Take 5 and come back tomorrow
The view from my window

Take 5 and come back tomorrow

First of all, let’s be clear. The following is not investment research/advice. And, as such, it involves no investment recommendations. These are my thoughts on Spanish equity issues, which I find relevant. I share them freely (and not just as regards price). As always, I am only trying to help. Please read the rest of the “discomplainer (*)” at the end of the article.

Market environment: Risk on - (Asia-Pacific markets were mixed with European and US futures up) – Asia-Pacific markets were mixed although there are signs of a return to risk-on stances. Futures for Europe and the US were up.

Response to the crisis: More for less - (Bank of Spain calls for direct aid to vulnerable households rather than generalised fiscal help (Cinco Dias p20) – Bank of Spain is stating the obvious. Aid should be provided for those that really need it, as it could be used more efficiently (and cover the needs better). Generalised subsidies are inefficient but politically attractive as they “benefit” a larger number of voters. And giving extra money to those voters is likely to fuel inflation.

European funds: Fast and bad is a bad combination - (The European Parliament sees bureaucratic obstacles to the use of European aid and calls for greater agility (Expansion p24) – The deployment of the Next Generation funds seems to be a shambles. This is not just about a slow roll-out of the funding but about how the money can be best spent to fuel long-term growth. Spain already had a major benefit in the past from joining the Euro and lost the plot in a real estate bubble. Hopefully this may not be the same this time. And if the approach is not good, agility only makes it worse. I have doubts.

Grifols: Captain leaving the ship - (The share price falls 10% after the exit of the Chairman (Expansion p10) – It is always difficult to judge why people make decisions. But the exit of a CEO at a time when the market has doubts about a former growth idol is not good. Especially as this comes after the announcement of a cost cutting drive. “Growth” companies depend on investor confidence. This does not help.

Macro: Not good - (Supermarkets see a 4.5% decline in sales in January despite the cut in VAT (El Economista p5) – A 4.5% MoM decline in sales (volume) sounds really negative, as we are talking about mainly food sales. There had already been a strong shift in favour of cheaper food items due to the impact of inflation.

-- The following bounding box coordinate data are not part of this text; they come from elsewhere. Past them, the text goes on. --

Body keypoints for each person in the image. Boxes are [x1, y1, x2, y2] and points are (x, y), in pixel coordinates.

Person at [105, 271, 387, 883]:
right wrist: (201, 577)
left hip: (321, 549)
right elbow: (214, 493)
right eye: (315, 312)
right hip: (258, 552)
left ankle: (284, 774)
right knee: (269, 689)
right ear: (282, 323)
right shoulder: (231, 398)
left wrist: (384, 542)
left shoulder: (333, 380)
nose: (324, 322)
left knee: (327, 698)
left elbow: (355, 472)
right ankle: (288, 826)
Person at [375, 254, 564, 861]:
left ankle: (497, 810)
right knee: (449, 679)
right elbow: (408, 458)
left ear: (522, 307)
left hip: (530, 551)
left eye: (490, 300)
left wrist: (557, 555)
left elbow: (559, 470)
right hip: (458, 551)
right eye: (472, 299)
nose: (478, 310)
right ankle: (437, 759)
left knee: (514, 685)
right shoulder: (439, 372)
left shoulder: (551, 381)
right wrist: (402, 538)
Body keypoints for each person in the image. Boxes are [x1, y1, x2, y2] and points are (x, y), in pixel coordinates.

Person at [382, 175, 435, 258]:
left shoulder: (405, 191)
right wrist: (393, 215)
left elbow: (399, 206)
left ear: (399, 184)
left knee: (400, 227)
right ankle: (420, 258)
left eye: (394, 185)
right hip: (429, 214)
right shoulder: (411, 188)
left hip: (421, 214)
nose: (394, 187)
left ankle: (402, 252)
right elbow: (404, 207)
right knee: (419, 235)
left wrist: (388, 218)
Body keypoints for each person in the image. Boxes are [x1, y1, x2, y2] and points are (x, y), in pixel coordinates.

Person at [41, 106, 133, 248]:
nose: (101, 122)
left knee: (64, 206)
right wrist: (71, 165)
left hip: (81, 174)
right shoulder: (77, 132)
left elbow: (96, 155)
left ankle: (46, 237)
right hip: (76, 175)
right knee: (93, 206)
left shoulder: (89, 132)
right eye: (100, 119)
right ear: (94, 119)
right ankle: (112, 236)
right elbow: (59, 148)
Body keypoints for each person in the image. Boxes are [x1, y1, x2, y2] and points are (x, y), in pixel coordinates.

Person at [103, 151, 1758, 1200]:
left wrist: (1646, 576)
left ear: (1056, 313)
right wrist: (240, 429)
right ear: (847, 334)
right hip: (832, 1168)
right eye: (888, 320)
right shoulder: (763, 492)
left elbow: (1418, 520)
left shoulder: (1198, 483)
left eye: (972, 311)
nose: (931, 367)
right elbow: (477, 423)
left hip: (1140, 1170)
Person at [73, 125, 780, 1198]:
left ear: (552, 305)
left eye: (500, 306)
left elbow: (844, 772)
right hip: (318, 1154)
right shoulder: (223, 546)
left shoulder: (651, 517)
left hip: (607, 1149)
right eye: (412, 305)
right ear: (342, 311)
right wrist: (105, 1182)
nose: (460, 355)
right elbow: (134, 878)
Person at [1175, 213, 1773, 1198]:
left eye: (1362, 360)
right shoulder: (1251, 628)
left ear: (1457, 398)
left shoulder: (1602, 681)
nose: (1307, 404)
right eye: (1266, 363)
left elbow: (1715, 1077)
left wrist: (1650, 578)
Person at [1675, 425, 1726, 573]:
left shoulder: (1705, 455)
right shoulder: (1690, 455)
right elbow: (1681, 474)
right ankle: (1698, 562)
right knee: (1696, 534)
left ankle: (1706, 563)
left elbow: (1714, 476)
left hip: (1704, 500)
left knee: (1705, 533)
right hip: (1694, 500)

And the cut in VAT had only a symbolic impact on purchasing power. So, volume sales declining is a very negative indicator.

*The above information has been read/understood/summarised/evaluated/copied as well as I could to provide a guide to Spanish equities, given available timing/intellectual constraints, and I accept no liability for misreading and/or mistranslating the original copy as set out in my previous article (which I urge you to check, as I am only trying to point you in the right direction, I hope). As for what you may decide to do, after reading the above, please contact your legally approved provider of investment advice on Spanish equities.